PDSA 2: The learning sessions were reduced from full day to half day or shorter sessions; this improved the numbers registered at attendance for the remainder of the sessions.
Junior doctor AKI champions
Intervention: A select group of self-declared interested foundation doctors.
Owing to four monthly job rotations this was significantly less effective as an intervention than anticipated. The improvement work was also not fully supported from all wards, with poor buy-in from some senior clinicians. This created a significant barrier to supporting doctors or nurses working as AKI champions within these environments.
EPR AKI documentation
Several changes to the EPR were made.
Intervention 1: AKI assessment and AKI pharmacy assessment documents.
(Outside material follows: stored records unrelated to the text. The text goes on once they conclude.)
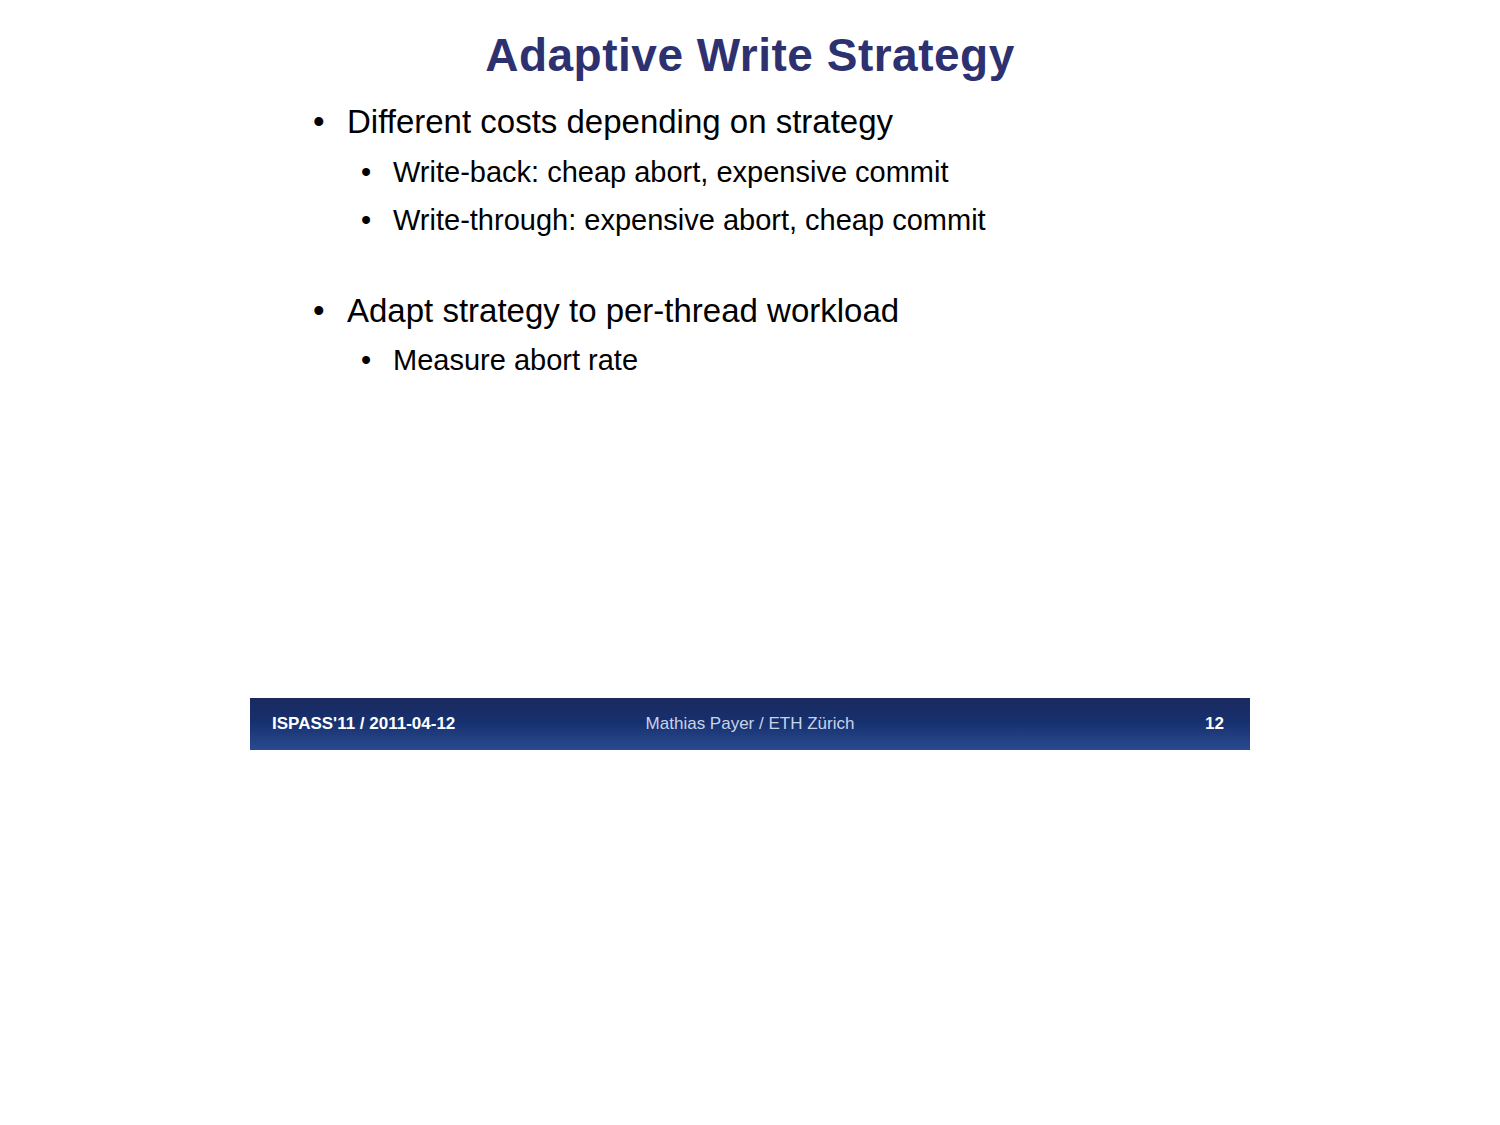Adaptive Write Strategy
Different costs depending on strategy
Write-back: cheap abort, expensive commit
Write-through: expensive abort, cheap commit
Adapt strategy to per-thread workload
Measure abort rate
ISPASS'11 / 2011-04-12 Mathias Payer / ETH Zürich 12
Intervention 2: An automated insertion on to the post-take ward round for AKI assessment.
Intervention 3: Discharge documents automatically alerted the need for AKI coding.
Intervention 4: An algorithm is being developed for automated advice on phlebotomy timing after discharge, based on stage and resolution of AKI.
An audit of completion of the AKI bundle document shows that use of the AKI document within 24 hours of first AKI e-alert by medical staff is at 1.9% (380 assessments completed for 19 699 AKI episodes). This clearly indicates that the AKI document itself is not responsible for the improvements seen.